Orgalutran is an antagonist of GnRH (gonadotropin releasing hormone). GnRH binds to receptors on the pituitary cell membranes. Orgalutran has a competitive effect on the binding of endogenous GnRH to these receptors. Thanks to this mechanism of action, Orgalutran controls the secretion of gonadotropins (luteinizing hormone (LH) and follicle stimulating hormone (FSH) hormones). Orgalutran causes a dose-dependent inhibition of secretion of LH and FSH by the pituitary gland.
In the absence of pre-stimulation, early secretory suppression of pituitary function comes almost immediately after drug administration and is maintained by the continuation of such treatment. With repeated drug administration of 0.25 mg Orgalutran female volunteers, the concentration of luteinizing hormone (LH), follicle stimulating hormone (FSH) and estradiol in the serum was reduced by about 74%, 32% and 25% for 4, 8 and 16 hours after injection, respectively. The level of hormones in the blood serum returned to baseline values within two days after the last injection.
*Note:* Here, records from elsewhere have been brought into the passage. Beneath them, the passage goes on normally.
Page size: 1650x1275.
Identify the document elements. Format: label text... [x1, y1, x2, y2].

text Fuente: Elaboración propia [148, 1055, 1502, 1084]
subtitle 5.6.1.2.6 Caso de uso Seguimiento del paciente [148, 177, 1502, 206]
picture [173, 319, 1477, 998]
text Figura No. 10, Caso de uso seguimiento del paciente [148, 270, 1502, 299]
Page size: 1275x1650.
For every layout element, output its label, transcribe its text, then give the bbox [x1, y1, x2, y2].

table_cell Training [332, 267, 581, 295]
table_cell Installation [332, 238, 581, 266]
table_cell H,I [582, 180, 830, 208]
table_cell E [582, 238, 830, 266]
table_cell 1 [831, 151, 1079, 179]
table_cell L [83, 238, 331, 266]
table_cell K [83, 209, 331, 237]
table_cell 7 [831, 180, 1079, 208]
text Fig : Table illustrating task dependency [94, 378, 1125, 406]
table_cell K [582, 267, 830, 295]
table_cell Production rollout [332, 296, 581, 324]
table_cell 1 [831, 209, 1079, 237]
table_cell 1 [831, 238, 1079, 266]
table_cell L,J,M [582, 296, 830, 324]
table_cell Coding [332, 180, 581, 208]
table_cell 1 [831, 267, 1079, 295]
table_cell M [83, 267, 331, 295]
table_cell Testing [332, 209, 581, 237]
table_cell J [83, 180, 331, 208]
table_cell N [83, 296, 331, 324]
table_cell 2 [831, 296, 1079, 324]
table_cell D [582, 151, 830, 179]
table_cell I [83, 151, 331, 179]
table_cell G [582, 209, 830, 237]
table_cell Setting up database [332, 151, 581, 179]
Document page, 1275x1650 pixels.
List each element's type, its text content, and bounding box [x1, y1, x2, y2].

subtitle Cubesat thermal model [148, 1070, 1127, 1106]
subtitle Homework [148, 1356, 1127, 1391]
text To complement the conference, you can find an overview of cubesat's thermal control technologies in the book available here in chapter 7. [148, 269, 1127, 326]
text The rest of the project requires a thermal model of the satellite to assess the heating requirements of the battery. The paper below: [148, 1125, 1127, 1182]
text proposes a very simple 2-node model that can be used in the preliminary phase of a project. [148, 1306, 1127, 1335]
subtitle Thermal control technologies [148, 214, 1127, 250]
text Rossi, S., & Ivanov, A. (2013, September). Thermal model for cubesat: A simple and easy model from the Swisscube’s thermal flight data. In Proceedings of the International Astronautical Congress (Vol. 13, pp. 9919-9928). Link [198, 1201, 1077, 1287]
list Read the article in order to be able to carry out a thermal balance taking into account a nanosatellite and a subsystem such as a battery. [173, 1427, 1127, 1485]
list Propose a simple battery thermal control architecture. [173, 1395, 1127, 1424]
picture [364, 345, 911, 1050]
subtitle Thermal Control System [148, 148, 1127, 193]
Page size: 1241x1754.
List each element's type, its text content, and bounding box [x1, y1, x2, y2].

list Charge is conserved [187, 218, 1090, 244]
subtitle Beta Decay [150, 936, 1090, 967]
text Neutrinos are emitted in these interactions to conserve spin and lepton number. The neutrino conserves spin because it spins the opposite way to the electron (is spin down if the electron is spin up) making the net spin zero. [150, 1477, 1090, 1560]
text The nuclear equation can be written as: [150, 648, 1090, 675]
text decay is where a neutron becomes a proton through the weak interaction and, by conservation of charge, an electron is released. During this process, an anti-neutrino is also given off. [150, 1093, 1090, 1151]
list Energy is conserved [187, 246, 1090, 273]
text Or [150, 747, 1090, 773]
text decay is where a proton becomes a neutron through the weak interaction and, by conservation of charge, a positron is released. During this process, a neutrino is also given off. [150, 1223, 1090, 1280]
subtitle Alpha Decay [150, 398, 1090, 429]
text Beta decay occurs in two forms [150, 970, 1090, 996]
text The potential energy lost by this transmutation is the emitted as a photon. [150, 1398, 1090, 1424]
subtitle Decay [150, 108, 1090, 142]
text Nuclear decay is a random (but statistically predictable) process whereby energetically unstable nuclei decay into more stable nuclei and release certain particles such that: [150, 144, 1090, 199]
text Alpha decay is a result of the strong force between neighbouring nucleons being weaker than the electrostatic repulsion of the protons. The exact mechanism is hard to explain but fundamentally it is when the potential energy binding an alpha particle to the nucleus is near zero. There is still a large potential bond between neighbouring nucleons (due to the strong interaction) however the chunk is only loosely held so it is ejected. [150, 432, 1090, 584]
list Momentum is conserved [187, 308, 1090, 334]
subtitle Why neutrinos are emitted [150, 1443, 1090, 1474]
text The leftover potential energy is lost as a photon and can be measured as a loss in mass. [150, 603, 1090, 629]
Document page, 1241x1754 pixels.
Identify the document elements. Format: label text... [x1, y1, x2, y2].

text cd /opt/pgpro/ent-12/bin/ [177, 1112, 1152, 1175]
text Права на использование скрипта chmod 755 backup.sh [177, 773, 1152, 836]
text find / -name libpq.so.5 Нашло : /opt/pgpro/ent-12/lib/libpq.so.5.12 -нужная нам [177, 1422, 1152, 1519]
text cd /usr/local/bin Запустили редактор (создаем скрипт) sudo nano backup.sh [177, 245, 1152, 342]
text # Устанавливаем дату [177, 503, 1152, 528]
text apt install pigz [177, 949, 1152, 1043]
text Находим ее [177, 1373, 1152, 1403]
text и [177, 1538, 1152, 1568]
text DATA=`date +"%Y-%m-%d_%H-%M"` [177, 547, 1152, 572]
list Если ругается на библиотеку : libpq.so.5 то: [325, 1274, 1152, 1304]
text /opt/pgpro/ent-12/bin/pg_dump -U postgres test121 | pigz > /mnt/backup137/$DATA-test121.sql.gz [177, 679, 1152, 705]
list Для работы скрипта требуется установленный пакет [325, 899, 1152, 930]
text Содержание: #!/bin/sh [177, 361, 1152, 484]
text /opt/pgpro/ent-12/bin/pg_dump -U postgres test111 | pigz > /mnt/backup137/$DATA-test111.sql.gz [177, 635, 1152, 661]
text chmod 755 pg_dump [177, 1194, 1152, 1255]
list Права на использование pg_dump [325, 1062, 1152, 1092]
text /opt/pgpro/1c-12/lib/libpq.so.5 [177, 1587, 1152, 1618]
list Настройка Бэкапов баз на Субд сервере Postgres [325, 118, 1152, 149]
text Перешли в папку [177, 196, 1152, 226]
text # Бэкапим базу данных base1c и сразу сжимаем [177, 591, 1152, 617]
The average duration of application Orgalutran 0.25 mg / day procedure superovulation is 5 days. In applying the drug Orgalutran 0.25 mg / day, increasing the frequency of premature LH levels (more than 10 IU / l) with a concomitant increase in progesterone concentrations (above 1 ng / ml) was 1.2%, which is comparable with similar parameter for agonist GnRH. Sometimes, before the beginning of therapy Orgalutranom to 6 day gonadotropin stimulation drugs ovaries in women with advanced ovarian response was an increase in LH levels but did not significantly affect the clinical outcome in the future this fact. LH secretion in these patients rapidly suppressed after the first Orgalutran administration of the drug.
Orgalutran absolute bioavailability after subcutaneous administration was 91%.
In the first hours after a single subcutaneous injection of 0.25 mg Orgalutran ganirelix recorded maximum plasma concentration (C max of about 15 ng / ml). The half-life is about 13 hours. The drug is excreted in the feces (about 75%) and urine (about 22%). Pharmacokinetic parameters after multiple subcutaneous administration of Orgalutran treatment (once a day, every day) are similar to those of a single administration.
The active ingredient is :
acetic acid glacial,
acetic acid and / or sodium hydroxide,
water for injections
Prevention of premature ovulation in patients during treatment aimed at achieving a controlled ovarian stimulation, in treatment of infertility using assisted reproductive activities.
- Increased sensitivity to the drug;
- Increased sensitivity to GnRH or any other GnRH analogue;
- Renal or hepatic impairment;
- The period of lactation.
Local reactions: redness, itching, swelling at the injection site.
Systemic reactions: headache, nausea.
Less often – dizziness, weakness.
How to accept, acceptance rate and dosage
Orgalutran drug can be administered by a specialist gynecologist.
Controlled drug ovulation FSH stimulation may be started at day 2 or 3 of the menstrual cycle. Orgalutran (0.25 mg) is administered on day 6 of FSH preparation application (in clinical trials Orgalutran was used together with recombinant follicle stimulating hormone-drug Puregon). In case of increased ovarian response to the stimulation to prevent premature LH level increase, treatment should begin with Orgalutranom 5th day of the application of FSH preparations. In the case of the slow growth of follicles introduction Orgalutran can start later than the 6th day of the application of FSH preparations.
Orgalutran should be administered subcutaneously. The injection site should be changed. The patient can be administered the drug alone, provided that it is instructed accordingly and may consult a specialist.
Orgalutran and FSH be administered at about the same time. Drugs should not be mixed in the same syringe, and to introduce them to use different parts of the body.
Instructions for administering the drug
Orgalutran intended for subcutaneous administration (preferably in the thigh).
Do not use solution if it is opaque or contains impurities.
Processing introduction portion
Wash your hands with soap and water. Treat the injection site (skin diameter of approximately 5 cm around the point where the needle has to enter) with a tampon impregnated with alcohol and let dry for at least 1 minute.
Remove the cap from the needle. Forefinger and thumb, take the skin in the crease. Insert the needle into the base of the fold of skin at 45% of its surface. After each injection change the place of the drug.
Checking the correct needle position
Gently pull the piston itself, in order to check whether the needle is inserted correctly. In the case of the presence of blood in the syringe, the drug does not enter and remove the syringe and attach to the injection site swab soaked in alcohol for 1-2 min.
Start the administration of the drug with a new syringe.
Introduction of the solution
If the needle is correctly positioned, press down on the plunger slowly so that the solution was introduced subcutaneously.
Removing the syringe
Remove syringe and attach immediately swab impregnated with alcohol, pressing it against the injection site. Use the syringe only once.
Store at a temperature of 2-30 ° C, protected from light and the reach of children. Do not freeze.